Elsewhere, I Carry You With Me is able to situate Iván and Gerardo in environments that viewers may experience as either textured, fragmented glimpses at various corners of their lives or underwhelming glances we don’t spend enough time with. I absolutely experienced it as the former, in part because Ewing and her team give each space such distinct visual identities that they feel concrete in spite of how little time we get to luxuriate at any given location. The kitchen Iván works at in Mexico is distinct from the one he joins in America, yet the green glow of certain rooms signals how Iván has carved out parts of both places for himself. Even its montages carry a dreamy, engrossing feel to them, like all the images and emotions within them are swirling together in one sweeping remembrance. By drawing from so many corners of their lives, the film refuses a reading of Iván and Gerardo that reduces them to their material circumstances. Rather than solely defining their identities within their external treatment under Mexico’s homophobic society or America’s xenophobic one, Ewing nimbly dramatizes their personalities within the profound desires and alienations both countries inspire.

But what about when they get to America? Well, that’s a different movie, and in some ways I mean that quite literally. It does feel silly to make a spoiler warning this deep into a review, but if you have any interest in seeing this film, stop reading and give yourself the treat not knowing what the unbelievably radical transformation I Carry You With Me performs in its final third is.

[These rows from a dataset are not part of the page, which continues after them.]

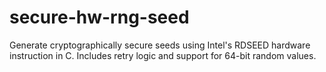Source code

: # secure-hw-rng-seed
Generate cryptographically secure seeds using Intel's RDSEED hardware instruction in C. Includes retry logic and support for 64-bit random values.
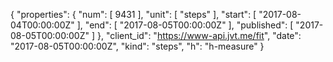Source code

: {
  "properties": {
    "num": [
      9431
    ],
    "unit": [
      "steps"
    ],
    "start": [
      "2017-08-04T00:00:00Z"
    ],
    "end": [
      "2017-08-05T00:00:00Z"
    ],
    "published": [
      "2017-08-05T00:00:00Z"
    ]
  },
  "client_id": "https://www-api.jvt.me/fit",
  "date": "2017-08-05T00:00:00Z",
  "kind": "steps",
  "h": "h-measure"
}
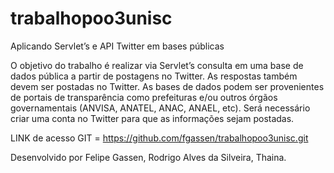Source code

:# trabalhopoo3unisc

Aplicando Servlet’s e API Twitter em bases públicas

O objetivo do trabalho é realizar via Servlet’s consulta em uma base de dados pública a partir de postagens no Twitter. As respostas também devem ser postadas no Twitter. As bases de dados podem ser provenientes de portais de transparência como prefeituras e/ou 
outros órgãos governamentais (ANVISA, ANATEL, ANAC, ANAEL, etc). Será necessário criar uma conta no Twitter para que as informações sejam 
postadas.

LINK de acesso GIT = https://github.com/fgassen/trabalhopoo3unisc.git

Desenvolvido por Felipe Gassen, Rodrigo Alves da Silveira, Thaina.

Gerardo comes to New York City to live with Iván. Iván becomes a chef, eventually owning his own restaurant. Their life in New York is compressed into a pretty lively montage, and the scenes of Espitia and Vasquéz in character are eventually replaced by footage of the real Iván and Gerardo in the present day, with the film fully returning to an explicitly documentary aesthetic. It turns out that the men are real people, and the first two thirds of the film were a re-enactment of their first years together. They’re still in contact with their friends and family in Mexico, but Iván has been missing his hometown more and more lately. Learning that his son’s green card has been denied only exacerbates this tension, even as both men are aware that they won’t be allowed entry into the US again if they return to Mexico.

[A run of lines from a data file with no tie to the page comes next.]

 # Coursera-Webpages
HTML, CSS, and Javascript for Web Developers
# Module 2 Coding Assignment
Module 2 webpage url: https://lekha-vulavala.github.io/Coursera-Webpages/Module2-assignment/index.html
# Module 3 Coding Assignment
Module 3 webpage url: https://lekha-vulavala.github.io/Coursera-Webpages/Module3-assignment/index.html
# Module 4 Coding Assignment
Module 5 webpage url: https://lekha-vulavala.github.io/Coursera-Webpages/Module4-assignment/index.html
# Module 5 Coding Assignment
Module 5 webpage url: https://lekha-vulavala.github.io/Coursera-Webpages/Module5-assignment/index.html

Before making the film, Iván and Gerardo had been friends with Ewing for about fifteen years, only a few years into their time in New York. The hybrid style was a compromise of hers, after originally intending to make a documentary about them only to get more interested in the idea of re-enacting how they met. It’s a remarkably gutsy choice, and one I think Ewing pulls off with real assuredness. Iván and Gerardo’s dilemma of whether it’d be better to go home to Mexico with the knowledge they could never come back to New York, or if it’s better to keep the life they made in the States and suffer through the ache of never seeing their loved ones again, is potently conjured. I do wish we’d spent a little more time getting a sense of what their in New York was like, especially since part of what makes the first two thirds of the film so lived-in comes from how many communities we see them fully interacting with. Nevertheless, their final decision is revealed with an emotional directness that remains the film’s greatest asset. Her control of tone, filmmaking style, and characterization is an incredible feat, and just as I Carry You With Me ends on the bold new future that awaits Iván and Gerardo, I’m just as excited to see what else Ewing has in store.